• [WORK TASK]: Check every line of the entries for "Quilt", and copy the lines that hold it.

• [DATA TO EXAMINE]:

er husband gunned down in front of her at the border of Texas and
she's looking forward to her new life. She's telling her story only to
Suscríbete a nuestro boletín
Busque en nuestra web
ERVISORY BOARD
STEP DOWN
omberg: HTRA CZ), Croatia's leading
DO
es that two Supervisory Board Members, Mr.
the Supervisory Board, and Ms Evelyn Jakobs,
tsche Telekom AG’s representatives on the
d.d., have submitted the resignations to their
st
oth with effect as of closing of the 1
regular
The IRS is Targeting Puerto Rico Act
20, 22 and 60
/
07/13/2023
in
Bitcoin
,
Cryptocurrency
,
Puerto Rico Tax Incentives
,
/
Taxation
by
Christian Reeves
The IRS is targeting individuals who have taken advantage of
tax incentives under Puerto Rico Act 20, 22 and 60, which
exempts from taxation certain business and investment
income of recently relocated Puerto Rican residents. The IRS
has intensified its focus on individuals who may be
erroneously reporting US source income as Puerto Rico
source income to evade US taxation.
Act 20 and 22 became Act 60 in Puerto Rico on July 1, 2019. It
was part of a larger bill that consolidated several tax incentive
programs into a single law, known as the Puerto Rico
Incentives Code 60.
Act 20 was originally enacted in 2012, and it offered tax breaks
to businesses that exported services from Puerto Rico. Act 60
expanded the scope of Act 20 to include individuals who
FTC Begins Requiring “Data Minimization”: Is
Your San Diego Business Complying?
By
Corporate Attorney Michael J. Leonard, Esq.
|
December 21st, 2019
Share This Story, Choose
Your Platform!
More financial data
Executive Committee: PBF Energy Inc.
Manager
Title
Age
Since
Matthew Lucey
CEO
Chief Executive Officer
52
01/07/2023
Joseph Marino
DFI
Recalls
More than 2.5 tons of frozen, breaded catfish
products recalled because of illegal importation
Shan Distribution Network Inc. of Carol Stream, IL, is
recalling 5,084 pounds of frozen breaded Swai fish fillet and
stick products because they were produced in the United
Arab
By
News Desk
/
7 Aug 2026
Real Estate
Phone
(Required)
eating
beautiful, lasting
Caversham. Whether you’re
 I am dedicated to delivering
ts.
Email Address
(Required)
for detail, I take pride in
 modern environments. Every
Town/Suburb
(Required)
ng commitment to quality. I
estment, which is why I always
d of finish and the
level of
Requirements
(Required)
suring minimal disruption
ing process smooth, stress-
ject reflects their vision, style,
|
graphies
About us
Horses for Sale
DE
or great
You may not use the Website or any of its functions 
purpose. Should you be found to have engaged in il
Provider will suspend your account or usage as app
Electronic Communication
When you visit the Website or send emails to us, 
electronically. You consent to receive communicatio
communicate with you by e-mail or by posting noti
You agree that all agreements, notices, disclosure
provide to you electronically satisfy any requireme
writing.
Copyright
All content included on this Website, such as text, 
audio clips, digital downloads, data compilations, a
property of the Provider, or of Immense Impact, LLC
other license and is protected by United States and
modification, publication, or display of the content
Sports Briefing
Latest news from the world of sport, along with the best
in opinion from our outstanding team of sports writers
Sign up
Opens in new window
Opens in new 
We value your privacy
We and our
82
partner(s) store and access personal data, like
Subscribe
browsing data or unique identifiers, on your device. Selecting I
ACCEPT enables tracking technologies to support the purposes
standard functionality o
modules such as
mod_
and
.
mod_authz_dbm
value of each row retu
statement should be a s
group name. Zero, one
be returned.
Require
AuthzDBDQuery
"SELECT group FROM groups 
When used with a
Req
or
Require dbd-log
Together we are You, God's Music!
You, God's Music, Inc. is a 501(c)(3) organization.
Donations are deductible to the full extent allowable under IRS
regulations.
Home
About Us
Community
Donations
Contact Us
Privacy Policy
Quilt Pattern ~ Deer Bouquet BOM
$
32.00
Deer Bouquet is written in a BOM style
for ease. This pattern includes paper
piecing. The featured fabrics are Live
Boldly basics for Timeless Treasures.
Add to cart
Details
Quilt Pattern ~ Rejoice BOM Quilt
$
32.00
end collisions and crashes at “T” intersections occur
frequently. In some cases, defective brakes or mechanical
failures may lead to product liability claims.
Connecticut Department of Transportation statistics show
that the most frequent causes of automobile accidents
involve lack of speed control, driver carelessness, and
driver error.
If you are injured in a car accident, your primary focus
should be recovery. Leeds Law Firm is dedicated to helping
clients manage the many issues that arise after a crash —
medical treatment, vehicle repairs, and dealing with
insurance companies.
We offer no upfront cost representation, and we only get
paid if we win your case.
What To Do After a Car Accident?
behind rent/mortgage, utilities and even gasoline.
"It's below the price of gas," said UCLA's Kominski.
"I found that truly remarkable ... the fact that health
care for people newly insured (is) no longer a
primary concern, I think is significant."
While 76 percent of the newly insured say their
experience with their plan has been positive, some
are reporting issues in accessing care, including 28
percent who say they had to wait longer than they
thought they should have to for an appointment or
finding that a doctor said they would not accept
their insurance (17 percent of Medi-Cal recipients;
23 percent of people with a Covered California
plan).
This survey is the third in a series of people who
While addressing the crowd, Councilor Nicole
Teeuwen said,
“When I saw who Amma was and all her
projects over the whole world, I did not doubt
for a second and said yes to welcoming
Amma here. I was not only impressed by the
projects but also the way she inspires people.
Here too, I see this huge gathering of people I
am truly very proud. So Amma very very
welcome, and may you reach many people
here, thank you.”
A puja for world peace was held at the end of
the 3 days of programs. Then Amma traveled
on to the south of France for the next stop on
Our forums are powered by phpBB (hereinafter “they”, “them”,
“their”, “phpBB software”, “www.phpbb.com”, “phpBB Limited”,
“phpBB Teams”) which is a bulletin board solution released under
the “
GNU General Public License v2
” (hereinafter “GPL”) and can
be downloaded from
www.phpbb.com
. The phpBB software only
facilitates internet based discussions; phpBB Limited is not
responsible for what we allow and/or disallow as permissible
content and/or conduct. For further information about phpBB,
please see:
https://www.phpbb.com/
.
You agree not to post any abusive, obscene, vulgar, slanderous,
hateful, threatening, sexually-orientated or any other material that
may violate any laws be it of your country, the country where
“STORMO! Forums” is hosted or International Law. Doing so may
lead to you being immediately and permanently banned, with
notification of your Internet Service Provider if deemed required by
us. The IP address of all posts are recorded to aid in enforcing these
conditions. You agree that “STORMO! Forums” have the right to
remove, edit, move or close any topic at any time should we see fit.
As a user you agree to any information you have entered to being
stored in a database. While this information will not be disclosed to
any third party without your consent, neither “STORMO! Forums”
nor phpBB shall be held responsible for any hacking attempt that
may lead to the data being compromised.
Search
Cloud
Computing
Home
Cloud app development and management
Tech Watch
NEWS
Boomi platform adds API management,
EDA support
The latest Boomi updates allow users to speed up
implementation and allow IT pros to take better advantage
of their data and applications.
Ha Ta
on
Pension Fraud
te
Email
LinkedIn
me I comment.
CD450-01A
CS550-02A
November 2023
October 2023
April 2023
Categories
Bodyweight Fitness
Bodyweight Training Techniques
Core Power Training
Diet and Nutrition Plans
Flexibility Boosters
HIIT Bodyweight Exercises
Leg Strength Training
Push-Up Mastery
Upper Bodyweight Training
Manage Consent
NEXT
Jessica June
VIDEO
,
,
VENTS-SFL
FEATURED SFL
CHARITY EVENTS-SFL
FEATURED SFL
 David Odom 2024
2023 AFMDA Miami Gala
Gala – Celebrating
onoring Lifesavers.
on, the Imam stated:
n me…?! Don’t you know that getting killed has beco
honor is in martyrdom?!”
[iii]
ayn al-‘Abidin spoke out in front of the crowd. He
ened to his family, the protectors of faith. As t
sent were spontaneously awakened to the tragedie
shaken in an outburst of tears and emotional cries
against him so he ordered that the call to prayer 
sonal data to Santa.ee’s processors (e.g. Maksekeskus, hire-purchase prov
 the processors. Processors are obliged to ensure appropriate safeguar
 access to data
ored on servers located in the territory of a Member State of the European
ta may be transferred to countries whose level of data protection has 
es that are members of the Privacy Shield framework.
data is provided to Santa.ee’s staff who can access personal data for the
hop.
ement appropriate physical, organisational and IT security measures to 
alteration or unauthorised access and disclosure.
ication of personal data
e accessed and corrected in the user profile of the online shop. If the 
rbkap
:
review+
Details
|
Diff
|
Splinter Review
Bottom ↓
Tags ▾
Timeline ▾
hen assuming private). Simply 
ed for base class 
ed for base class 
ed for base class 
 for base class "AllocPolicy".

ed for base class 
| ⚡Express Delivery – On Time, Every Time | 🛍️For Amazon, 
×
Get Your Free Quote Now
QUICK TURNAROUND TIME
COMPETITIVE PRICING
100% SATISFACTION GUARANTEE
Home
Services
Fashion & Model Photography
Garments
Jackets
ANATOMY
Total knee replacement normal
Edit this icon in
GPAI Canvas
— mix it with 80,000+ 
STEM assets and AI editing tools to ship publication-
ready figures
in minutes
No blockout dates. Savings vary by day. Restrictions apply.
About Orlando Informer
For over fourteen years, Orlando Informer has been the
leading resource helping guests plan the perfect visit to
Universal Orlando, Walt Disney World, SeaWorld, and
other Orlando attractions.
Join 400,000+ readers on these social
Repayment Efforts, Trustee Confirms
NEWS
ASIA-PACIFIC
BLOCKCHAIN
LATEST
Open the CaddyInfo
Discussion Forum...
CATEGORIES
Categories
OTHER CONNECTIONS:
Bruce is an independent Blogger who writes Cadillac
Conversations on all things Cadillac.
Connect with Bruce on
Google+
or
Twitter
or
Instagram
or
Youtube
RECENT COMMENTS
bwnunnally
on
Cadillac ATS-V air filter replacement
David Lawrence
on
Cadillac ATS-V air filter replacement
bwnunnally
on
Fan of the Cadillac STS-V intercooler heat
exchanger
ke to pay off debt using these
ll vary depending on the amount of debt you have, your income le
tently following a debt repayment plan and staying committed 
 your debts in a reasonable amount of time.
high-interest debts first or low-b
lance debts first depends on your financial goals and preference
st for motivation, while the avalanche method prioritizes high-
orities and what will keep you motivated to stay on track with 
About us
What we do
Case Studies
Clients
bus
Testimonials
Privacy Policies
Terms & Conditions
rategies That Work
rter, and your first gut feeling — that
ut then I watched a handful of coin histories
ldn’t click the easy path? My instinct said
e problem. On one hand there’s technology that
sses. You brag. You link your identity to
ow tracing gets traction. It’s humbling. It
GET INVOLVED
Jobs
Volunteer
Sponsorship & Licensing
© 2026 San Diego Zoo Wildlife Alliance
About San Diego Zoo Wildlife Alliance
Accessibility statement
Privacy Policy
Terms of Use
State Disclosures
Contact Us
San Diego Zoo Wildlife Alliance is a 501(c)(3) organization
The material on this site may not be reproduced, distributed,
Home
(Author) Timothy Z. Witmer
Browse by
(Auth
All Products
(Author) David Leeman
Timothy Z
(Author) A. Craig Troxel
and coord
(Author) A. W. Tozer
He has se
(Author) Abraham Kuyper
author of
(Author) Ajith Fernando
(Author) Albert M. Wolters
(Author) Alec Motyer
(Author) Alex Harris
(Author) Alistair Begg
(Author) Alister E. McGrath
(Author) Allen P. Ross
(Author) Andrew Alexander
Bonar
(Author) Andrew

• [WRITTEN RESPONSE]:
Quilt Pattern ~ Deer Bouquet BOM
Quilt Pattern ~ Rejoice BOM Quilt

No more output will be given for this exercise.